History

Spain
- Name: Extremeña
- Builder: Guayaquil, Viceroyalty of Peru
- Launched: 13 October 1803
- Captured: by British ship, 1 October 1804

New South Wales
- Name: Estramina
- Acquired: by purchase, 12 June 1806
- Fate: Wrecked, 19 January 1816

General characteristics (in Spanish service)
- Type: Schooner
- Tons burthen: 102 (bm)
- Sail plan: Fore-and-aft rig
- Complement: 18
- Armament: 4 × 4-pounder guns

= Estramina (1803 ship) =

Schooner

Estramina, originally called Extremeña, a two-masted schooner of 102 tons, was built at Guayaquil, in the Spanish Viceroyalty of Peru, now in modern-day Ecuador, and launched on 13 October 1803. A Spanish Naval vessel, it was pierced for 12 guns but was armed with only four 4-pounders and carried a crew of 18. It was commanded by Lieutenant Mariano Isasbiribil, and engaged in hydrographical surveys.

On 1 October 1804 it was seized from port of Caldera in Copiapo Bay, Chile, by the armed merchant brig Harrington, Captain William Campbell, and sailed across the Pacific into Australian waters.
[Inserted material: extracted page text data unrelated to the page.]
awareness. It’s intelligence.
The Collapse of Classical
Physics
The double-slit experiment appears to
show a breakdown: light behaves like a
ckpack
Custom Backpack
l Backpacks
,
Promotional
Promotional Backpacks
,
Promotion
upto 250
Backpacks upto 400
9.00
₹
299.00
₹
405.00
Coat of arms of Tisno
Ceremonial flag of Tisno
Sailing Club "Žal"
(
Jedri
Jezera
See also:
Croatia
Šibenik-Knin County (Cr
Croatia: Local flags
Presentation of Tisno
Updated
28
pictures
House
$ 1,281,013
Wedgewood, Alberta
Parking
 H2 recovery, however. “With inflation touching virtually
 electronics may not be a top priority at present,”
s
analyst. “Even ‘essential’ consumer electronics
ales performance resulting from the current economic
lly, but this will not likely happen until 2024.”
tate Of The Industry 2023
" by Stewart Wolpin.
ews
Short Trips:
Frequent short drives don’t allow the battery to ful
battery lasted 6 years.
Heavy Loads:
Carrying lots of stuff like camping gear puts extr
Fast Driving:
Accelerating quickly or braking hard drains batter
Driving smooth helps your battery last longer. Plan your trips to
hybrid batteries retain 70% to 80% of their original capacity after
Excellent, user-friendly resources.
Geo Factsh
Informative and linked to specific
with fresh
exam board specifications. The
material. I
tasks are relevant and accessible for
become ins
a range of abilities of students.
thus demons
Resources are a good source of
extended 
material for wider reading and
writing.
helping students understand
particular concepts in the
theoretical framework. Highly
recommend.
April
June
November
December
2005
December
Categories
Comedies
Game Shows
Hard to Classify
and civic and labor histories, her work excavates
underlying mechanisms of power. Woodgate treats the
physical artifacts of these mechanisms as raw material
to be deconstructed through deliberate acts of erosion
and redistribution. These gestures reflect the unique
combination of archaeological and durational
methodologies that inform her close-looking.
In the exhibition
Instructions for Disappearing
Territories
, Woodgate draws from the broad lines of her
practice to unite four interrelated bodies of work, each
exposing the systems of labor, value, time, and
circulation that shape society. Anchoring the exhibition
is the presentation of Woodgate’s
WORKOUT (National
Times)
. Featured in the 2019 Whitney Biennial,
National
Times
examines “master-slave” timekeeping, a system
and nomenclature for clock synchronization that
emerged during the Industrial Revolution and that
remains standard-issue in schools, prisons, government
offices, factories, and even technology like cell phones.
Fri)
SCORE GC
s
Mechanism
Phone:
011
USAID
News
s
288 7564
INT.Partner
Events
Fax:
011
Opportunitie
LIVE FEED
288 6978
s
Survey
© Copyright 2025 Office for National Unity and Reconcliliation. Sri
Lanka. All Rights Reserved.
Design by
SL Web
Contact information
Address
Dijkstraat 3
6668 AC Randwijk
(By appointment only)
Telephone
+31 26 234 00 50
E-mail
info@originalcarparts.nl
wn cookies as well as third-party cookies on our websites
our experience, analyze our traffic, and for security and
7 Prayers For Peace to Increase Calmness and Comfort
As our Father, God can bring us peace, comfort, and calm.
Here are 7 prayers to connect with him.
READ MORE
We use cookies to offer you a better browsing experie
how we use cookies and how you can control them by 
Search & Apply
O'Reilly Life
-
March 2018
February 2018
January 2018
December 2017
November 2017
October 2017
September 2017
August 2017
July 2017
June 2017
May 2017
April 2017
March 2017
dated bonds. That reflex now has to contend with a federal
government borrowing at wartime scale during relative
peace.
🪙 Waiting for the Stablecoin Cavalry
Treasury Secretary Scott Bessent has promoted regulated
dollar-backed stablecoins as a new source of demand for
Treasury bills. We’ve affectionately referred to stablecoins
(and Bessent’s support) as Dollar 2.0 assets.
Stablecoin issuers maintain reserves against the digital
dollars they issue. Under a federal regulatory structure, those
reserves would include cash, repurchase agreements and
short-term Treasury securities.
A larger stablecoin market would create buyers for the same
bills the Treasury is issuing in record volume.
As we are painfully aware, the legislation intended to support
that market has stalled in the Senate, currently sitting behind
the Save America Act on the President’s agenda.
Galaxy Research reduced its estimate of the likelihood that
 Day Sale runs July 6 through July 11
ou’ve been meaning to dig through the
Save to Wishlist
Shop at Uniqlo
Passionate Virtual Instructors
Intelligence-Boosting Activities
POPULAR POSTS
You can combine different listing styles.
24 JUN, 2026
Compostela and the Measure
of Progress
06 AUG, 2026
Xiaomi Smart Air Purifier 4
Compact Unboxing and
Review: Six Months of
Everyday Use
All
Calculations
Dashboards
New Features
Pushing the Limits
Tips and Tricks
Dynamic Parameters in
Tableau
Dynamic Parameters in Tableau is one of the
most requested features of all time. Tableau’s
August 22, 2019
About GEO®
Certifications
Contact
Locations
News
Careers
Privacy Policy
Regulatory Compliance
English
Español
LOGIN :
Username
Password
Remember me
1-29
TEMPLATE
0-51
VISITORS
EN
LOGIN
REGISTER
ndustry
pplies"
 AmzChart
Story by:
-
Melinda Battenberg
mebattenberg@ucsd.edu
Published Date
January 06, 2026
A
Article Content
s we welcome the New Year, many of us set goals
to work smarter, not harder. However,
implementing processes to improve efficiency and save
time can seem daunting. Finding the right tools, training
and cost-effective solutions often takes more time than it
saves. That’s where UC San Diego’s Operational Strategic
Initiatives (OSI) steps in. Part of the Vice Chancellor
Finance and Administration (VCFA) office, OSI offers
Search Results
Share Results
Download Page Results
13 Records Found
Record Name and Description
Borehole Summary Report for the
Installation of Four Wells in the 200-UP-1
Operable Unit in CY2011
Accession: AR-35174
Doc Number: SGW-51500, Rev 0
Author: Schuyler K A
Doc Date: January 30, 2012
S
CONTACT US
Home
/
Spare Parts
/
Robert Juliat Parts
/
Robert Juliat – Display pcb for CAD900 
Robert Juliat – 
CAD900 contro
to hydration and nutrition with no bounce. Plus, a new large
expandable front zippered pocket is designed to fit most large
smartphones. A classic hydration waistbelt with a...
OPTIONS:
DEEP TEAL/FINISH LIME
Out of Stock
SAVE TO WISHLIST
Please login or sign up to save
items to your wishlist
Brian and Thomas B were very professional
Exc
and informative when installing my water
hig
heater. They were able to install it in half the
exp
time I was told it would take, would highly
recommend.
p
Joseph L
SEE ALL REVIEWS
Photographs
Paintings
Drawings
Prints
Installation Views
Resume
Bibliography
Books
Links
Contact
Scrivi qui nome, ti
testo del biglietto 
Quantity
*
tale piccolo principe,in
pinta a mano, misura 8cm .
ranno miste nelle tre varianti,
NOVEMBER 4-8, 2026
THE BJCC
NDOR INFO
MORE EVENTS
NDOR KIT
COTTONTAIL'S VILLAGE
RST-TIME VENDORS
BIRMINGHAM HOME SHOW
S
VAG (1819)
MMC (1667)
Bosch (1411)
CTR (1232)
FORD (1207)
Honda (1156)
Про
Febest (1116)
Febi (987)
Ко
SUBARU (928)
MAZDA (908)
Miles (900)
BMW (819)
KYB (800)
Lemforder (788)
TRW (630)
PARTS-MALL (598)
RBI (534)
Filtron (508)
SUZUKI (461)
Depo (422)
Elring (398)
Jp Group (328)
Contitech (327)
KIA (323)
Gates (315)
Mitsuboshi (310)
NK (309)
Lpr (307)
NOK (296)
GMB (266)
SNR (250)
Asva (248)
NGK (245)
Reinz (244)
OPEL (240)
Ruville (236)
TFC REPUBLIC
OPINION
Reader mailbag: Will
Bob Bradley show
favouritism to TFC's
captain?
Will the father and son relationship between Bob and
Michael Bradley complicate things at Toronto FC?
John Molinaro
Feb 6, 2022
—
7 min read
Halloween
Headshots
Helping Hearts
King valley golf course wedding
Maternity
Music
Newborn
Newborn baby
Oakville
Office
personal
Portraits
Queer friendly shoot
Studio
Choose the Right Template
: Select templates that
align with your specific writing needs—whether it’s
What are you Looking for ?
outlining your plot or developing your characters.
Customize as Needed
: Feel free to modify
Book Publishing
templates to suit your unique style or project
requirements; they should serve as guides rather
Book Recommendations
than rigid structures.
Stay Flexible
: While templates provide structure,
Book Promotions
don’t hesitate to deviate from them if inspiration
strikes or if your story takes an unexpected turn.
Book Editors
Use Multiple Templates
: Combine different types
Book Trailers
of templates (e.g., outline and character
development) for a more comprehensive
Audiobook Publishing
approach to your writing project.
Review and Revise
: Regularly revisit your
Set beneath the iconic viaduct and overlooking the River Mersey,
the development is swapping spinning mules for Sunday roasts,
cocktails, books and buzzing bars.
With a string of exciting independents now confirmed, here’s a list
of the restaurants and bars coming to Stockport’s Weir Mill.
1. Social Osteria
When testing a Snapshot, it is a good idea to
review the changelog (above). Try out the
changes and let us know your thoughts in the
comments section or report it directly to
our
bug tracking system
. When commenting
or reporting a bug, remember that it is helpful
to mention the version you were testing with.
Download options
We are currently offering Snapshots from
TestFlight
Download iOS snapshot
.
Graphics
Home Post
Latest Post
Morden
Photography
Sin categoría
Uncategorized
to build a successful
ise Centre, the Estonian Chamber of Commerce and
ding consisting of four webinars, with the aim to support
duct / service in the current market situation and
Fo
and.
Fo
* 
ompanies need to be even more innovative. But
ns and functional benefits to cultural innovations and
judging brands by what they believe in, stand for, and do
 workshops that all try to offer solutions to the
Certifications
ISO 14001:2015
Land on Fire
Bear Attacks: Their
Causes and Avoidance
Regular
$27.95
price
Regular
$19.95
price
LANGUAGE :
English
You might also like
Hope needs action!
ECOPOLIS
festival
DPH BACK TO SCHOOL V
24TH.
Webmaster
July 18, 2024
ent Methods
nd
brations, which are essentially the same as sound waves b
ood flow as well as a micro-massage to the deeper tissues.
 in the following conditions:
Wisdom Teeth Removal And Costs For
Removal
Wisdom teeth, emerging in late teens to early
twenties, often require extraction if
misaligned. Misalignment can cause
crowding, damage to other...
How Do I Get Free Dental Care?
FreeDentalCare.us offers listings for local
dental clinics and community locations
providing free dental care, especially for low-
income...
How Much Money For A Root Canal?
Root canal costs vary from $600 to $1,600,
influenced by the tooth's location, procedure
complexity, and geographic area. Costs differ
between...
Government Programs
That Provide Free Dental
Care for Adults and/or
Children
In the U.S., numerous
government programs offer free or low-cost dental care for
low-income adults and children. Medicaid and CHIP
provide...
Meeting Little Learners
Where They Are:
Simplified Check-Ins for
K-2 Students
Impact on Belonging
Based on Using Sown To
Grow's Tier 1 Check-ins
Campbell probably believed that war between Britain and Spain, if not commenced already, was imminent. He instructed his prize crew to hide Extremeña in Jervis Bay, which is 90 miles to the south of Sydney, New South Wales whilst he sailed to Sydney in Harrington to check on the state of relations between the two countries.

When Campbell arrived in Sydney there were no reports that Britain and Spain had been at war when he had seized Extremeña. The Governor of New South Wales, Captain Philip Gidley King RN (1800–06), hearing the Spanish vessel was hiding in Jervis Bay, ordered it to be escorted to Sydney where it was detained pending instructions from the Secretary of State for War and the Colonies in London. King also wrote to the Governor of Chile to explain that Extremeña and a Spanish merchant brig St Francisco & St Paulo had been recovered. The diplomatic correspondence was dispatched on His Majesty's Colonial Cutter on 23 June 1805, but never arrived as Integrity was lost with all hands and without trace.

The Governor also reported the event to William Marsden, First Secretary to the Admiralty (1804–1807), stating that Extremeña had been under the command of Don Antonio José del Campo, which was not correct. The position of del Campo would, in the twentieth century, be called Extremeñas executive officer. His signature would have appeared on documents on board and been misinterpreted by Governor King and his advisors who had a limited knowledge of Spanish. Several authors have since copied this error.

Meanwhile, based on legal opinion, it was decided to sell Extremeña at public auction and hold the proceeds in trust until a final adjudication could be made. At the time the colonial government was in desperate need of vessels and decided to bid for the vessel itself. The auction took place on 12 June 1806 and the schooner went to the government for £2,100. It was renamed Estramina and gave excellent service for many years under government ownership. Its last commander was Joseph Ross.

One of Estraminas tasks was to evacuate the settlers, convicts, guards, and the like from Norfolk Island after the government in New South Wales decided to close the penal colony there.

The fate of Estramina was reported by the Commandant at Newcastle, New South Wales, Australia, on Friday 19 January 1816, as the vessel was beating out of the harbour with a strong north-east wind and ebb tide, she was obliged to come to anchor, which parted, and she drifted onto a sand bank, then broke up.